- Associated Press - Tuesday, December 13, 2016

MINNEAPOLIS (AP) - A new report says more than one in five Minnesotans under age 65 had health problems last year that would give them a personal stake in the debate over repealing and replacing the federal health care law.

The California-based Kaiser Family Foundation estimates about 744,000 Minnesota residents under 65 would be blocked from coverage if insurance companies reverted to rules that were in place before the Affordable Care Act, the Star Tribune (https://strib.mn/2htH3Ea ) reported.

The estimate is much larger than the number of people with health problems who’ve found commercial coverage under the health law, because it includes those with other types of insurance, such as coverage through employer groups.

Republican lawmakers in Washington, D.C., have proposed repealing the health care law. Several replacement plans would direct people lacking health insurance to coverage through high-risk pools.

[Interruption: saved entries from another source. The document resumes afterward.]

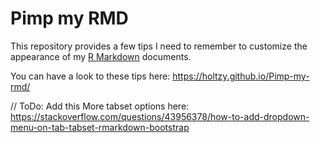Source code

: Pimp my RMD
===================

This repository provides a few tips I need to remember to customize the appearance of my [R Markdown](https://rmarkdown.rstudio.com) documents.  

You can have a look to these tips here: https://holtzy.github.io/Pimp-my-rmd/


// ToDo: Add this 
More tabset options here: https://stackoverflow.com/questions/43956378/how-to-add-dropdown-menu-on-tab-tabset-rmarkdown-bootstrap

“We don’t know a lot of the details yet of what a repeal-and-replace plan is going to look like,” said Cynthia Cox, a researcher with the foundation.

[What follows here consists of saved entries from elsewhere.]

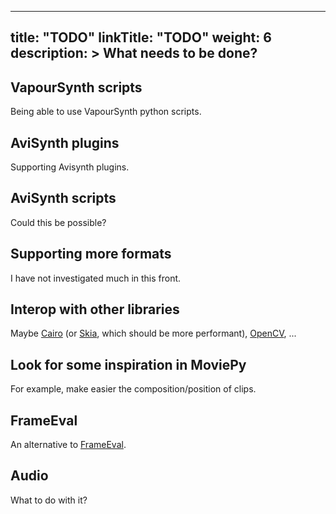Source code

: 
---
title: "TODO"
linkTitle: "TODO"
weight: 6
description: >
  What needs to be done?
---

## VapourSynth scripts
Being able to use VapourSynth python scripts.

## AviSynth plugins
Supporting Avisynth plugins.

## AviSynth scripts
Could this be possible?

## Supporting more formats
I have not investigated much in this front.

## Interop with other libraries
Maybe [Cairo](https://github.com/nim-lang/cairo) (or [Skia](https://mvenditto.github.io/nimskia-docsite/#/), which should be more performant), [OpenCV](https://github.com/dom96/nim-opencv), ...

## Look for some inspiration in MoviePy
For example, make easier the composition/position of clips.

## FrameEval
An alternative to [FrameEval](http://www.vapoursynth.com/doc/functions/frameeval.html).

## Audio
What to do with it?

Cox added that high-risk pools may be able to protect people with preexisting condition differently than the ACA, but she said it will depend on funding.

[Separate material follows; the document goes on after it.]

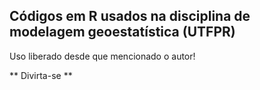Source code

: ## Códigos em R usados na disciplina de modelagem geoestatística (UTFPR)
Uso liberado desde que mencionado o autor!

** Divirta-se **
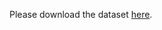 Please download the dataset [here](https://drive.google.com/drive/folders/1gNs5PrcaZ6gar7IiNZPNh39T7y6aPY3g).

“If the high-risk pools aren’t adequately funded … (coverage might have) much higher premiums or exclusions based on your preexisting condition,” she said.

According to the report, the rate with people with declinable preexisting conditions in Minnesota is 22 percent, making it the lowest in the nation. West Virginia’s rate was highest among states at 36 percent.

Cox said the estimates include people with health problems without coverage through individual policies, because they might eventually need access to the market due to a job change or early retirement.